Given records section start

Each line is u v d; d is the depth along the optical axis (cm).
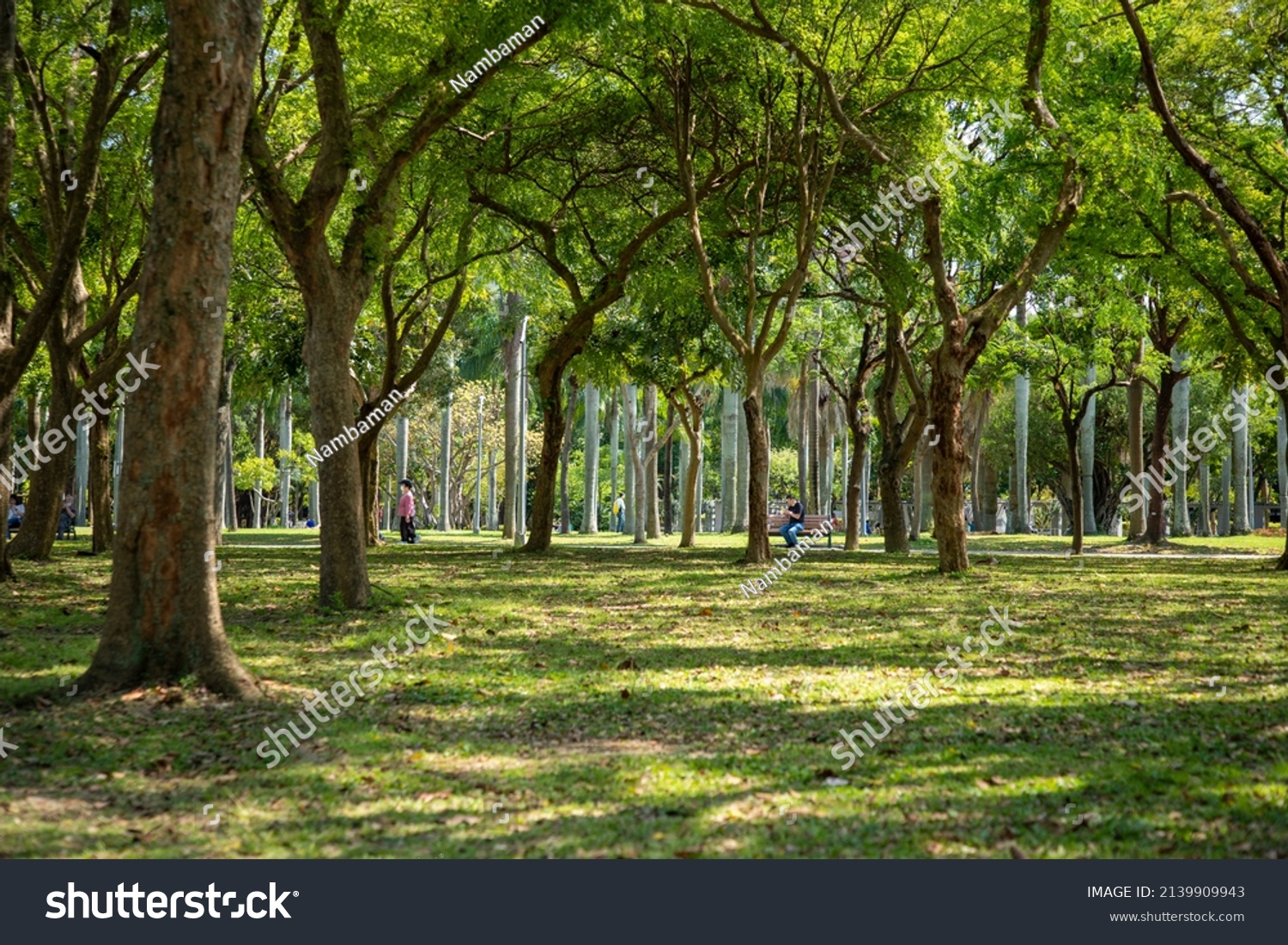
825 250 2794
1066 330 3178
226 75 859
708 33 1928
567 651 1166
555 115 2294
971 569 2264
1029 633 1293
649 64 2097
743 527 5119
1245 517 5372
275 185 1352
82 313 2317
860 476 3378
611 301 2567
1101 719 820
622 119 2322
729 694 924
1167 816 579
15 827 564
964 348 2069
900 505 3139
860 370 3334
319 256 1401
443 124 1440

Given records section end

--- Exercise objective ---
The lines needed run from the first line of the records through the line containing "1101 719 820", both included. Restate them word for word, without pictures.

--- Completed exercise ---
Each line is u v d; d is the depth along the optical axis (cm).
825 250 2794
1066 330 3178
226 75 859
708 33 1928
567 651 1166
555 115 2294
971 569 2264
1029 633 1293
649 64 2097
743 527 5119
1245 517 5372
275 185 1352
82 313 2317
860 476 3378
611 301 2567
1101 719 820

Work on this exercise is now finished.